Are you going neutral on global warming?—13 countries, cities and companies say yes!

Four countries, four cities and five corporations have become the pioneering founders of a bold new initiative to address climate change and the urgent need to de-carbonize the global economy. The participants are the first to join the Climate Neutral Network (CN Net), launched on the 21st of February 2008  by the United Nations Environment Programme (UNEP) in cooperation with the UN’s Environmental Management Group as one inspiring solution to the challenge of rising greenhouse gases.

The Network, a web-based project, is seeking to federate the small but growing wave of nations, local authorities and companies who are pledging to significantly reduce emissions en route to zero emission economies, communities and businesses. Over the coming months, intergovernmental bodies, organizations, civil society groups and eventually individuals will be invited to take part. The aim is a truly global information exchange network open to all sectors of society from Presidents, Prime Ministers and Princes to people from Pittsburg and Sao Paulo to Poznan and Apia.

» Task item:
In the climate network passage above, which body launched the Climate Neutral Network, and on what date?

» Collected material:
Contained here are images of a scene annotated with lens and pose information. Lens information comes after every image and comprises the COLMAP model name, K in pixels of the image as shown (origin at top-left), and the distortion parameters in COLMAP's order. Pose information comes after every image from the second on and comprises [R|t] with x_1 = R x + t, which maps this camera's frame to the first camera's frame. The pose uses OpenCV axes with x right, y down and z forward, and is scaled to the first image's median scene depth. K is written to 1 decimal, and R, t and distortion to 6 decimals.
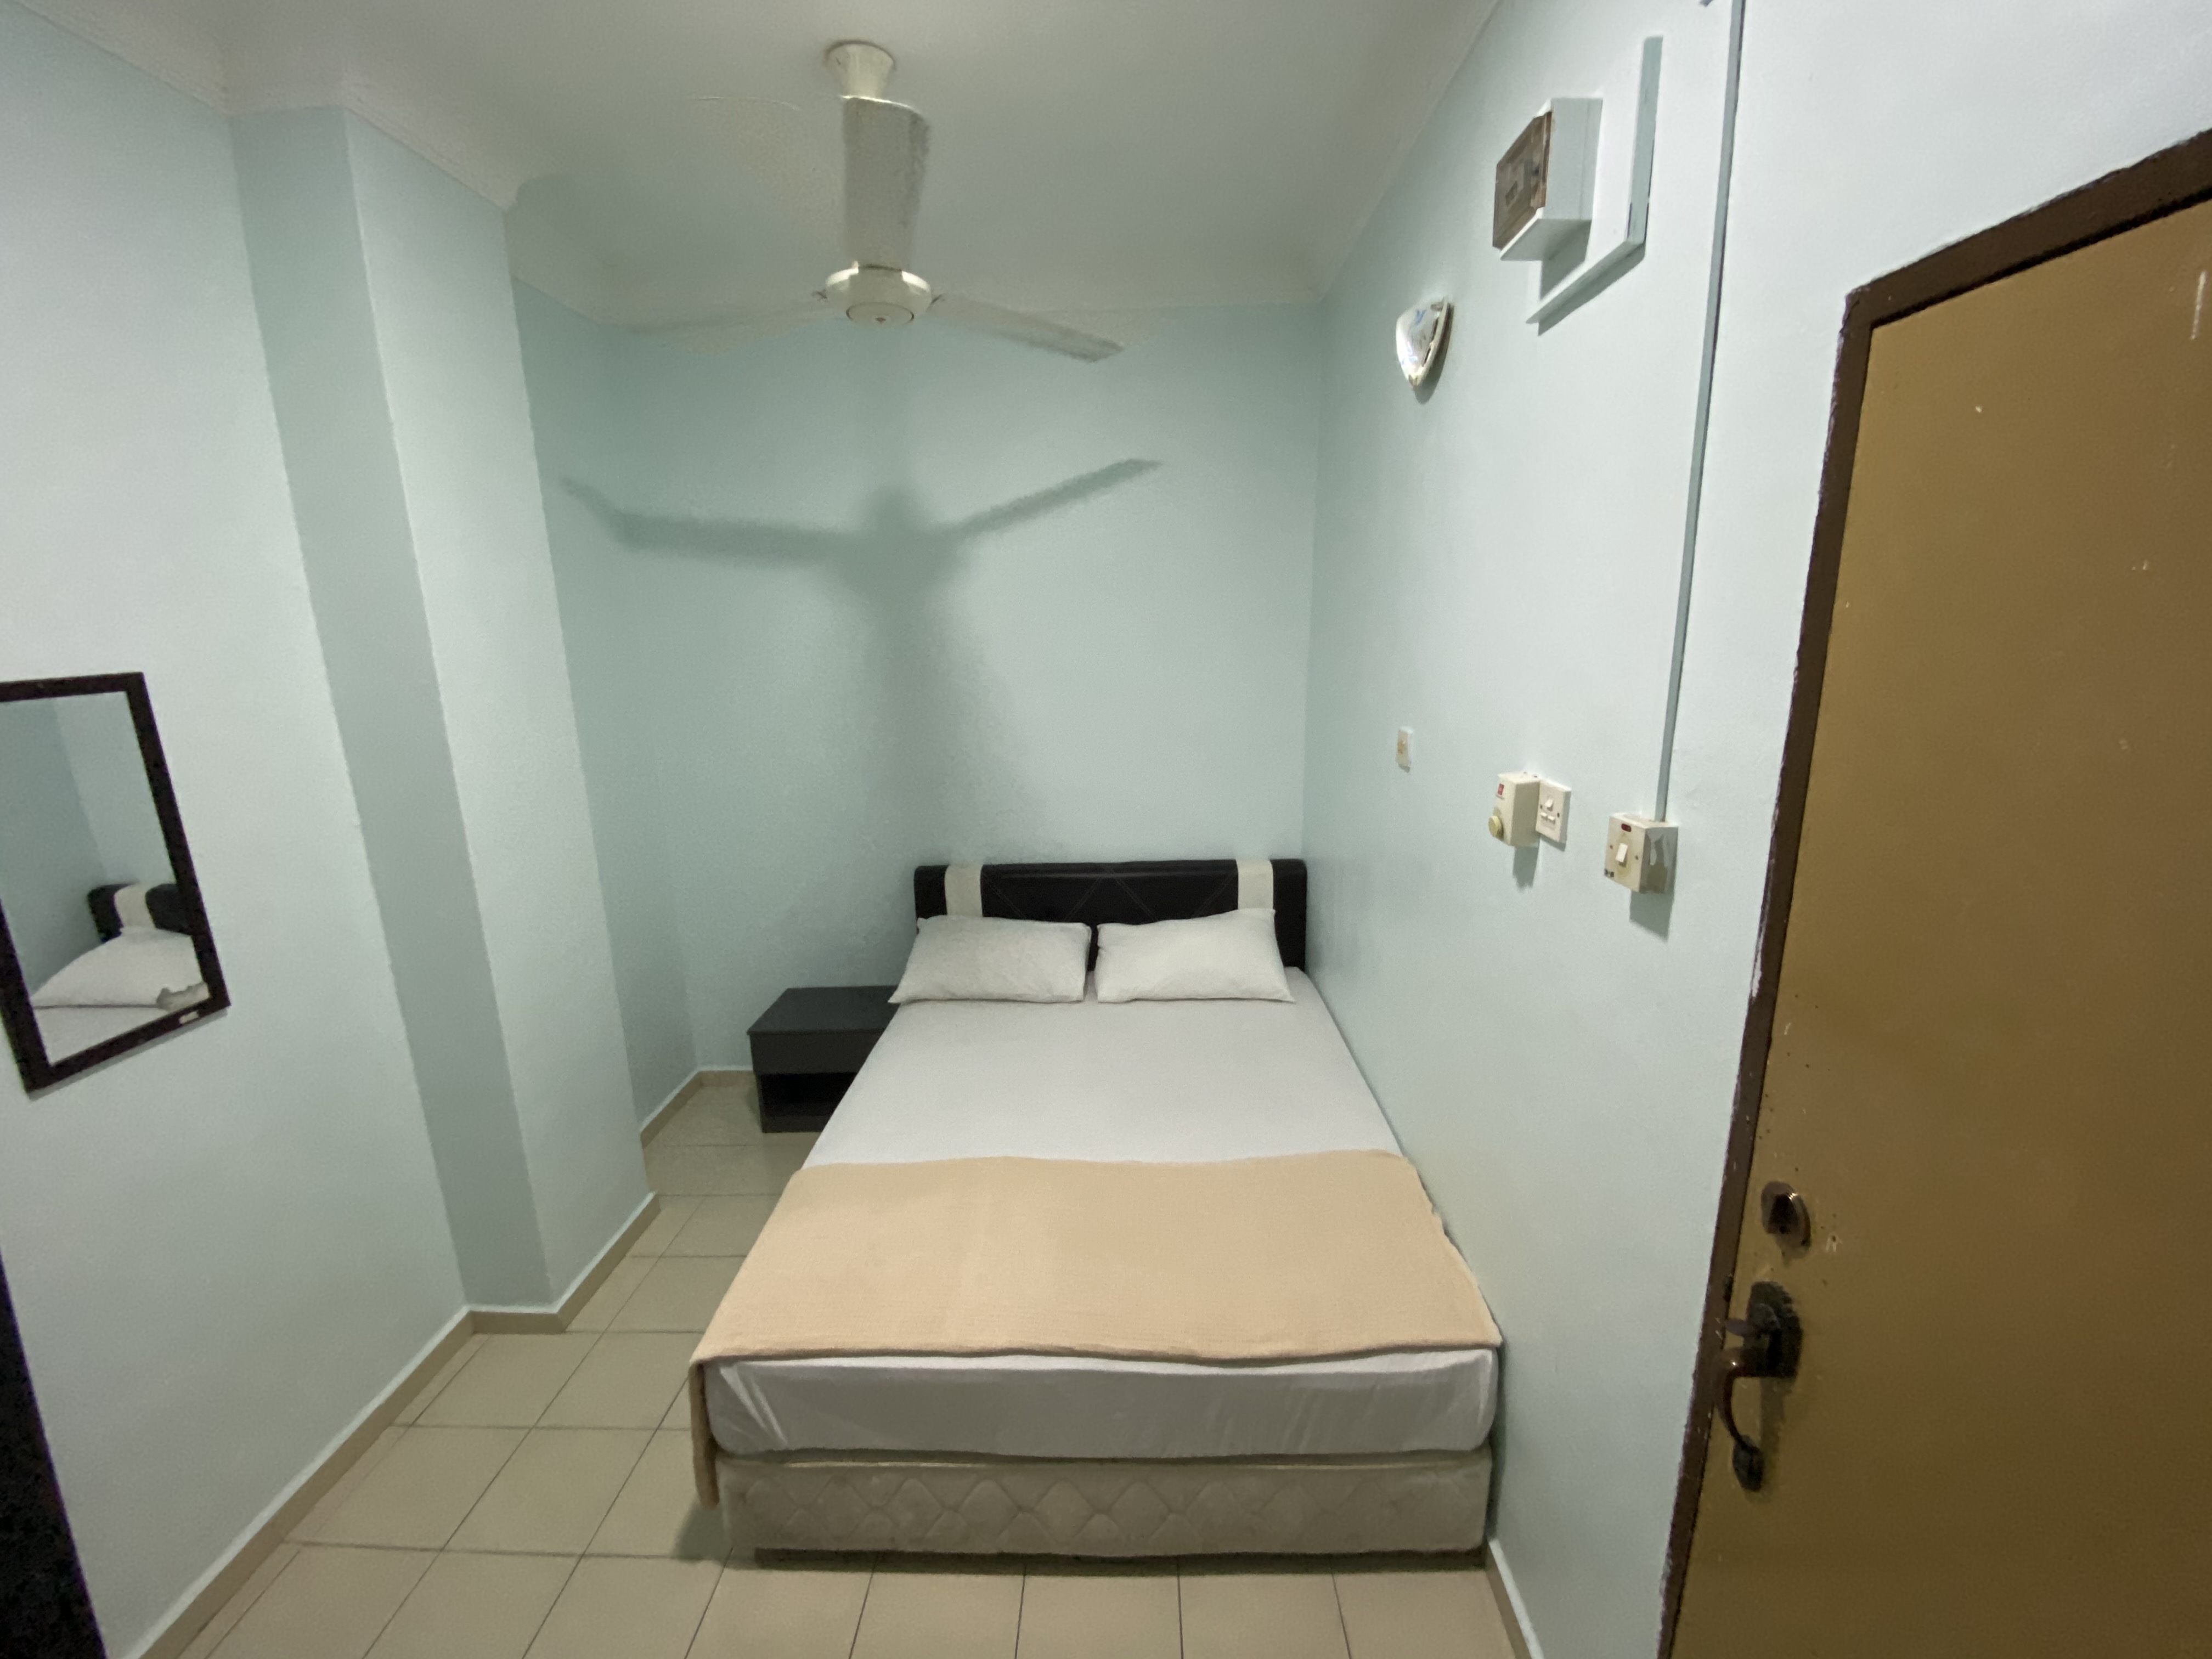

» Task answer:
The United Nations Environment Programme (UNEP) launched it on the 21st of February 2008, in cooperation with the UN's Environmental Management Group.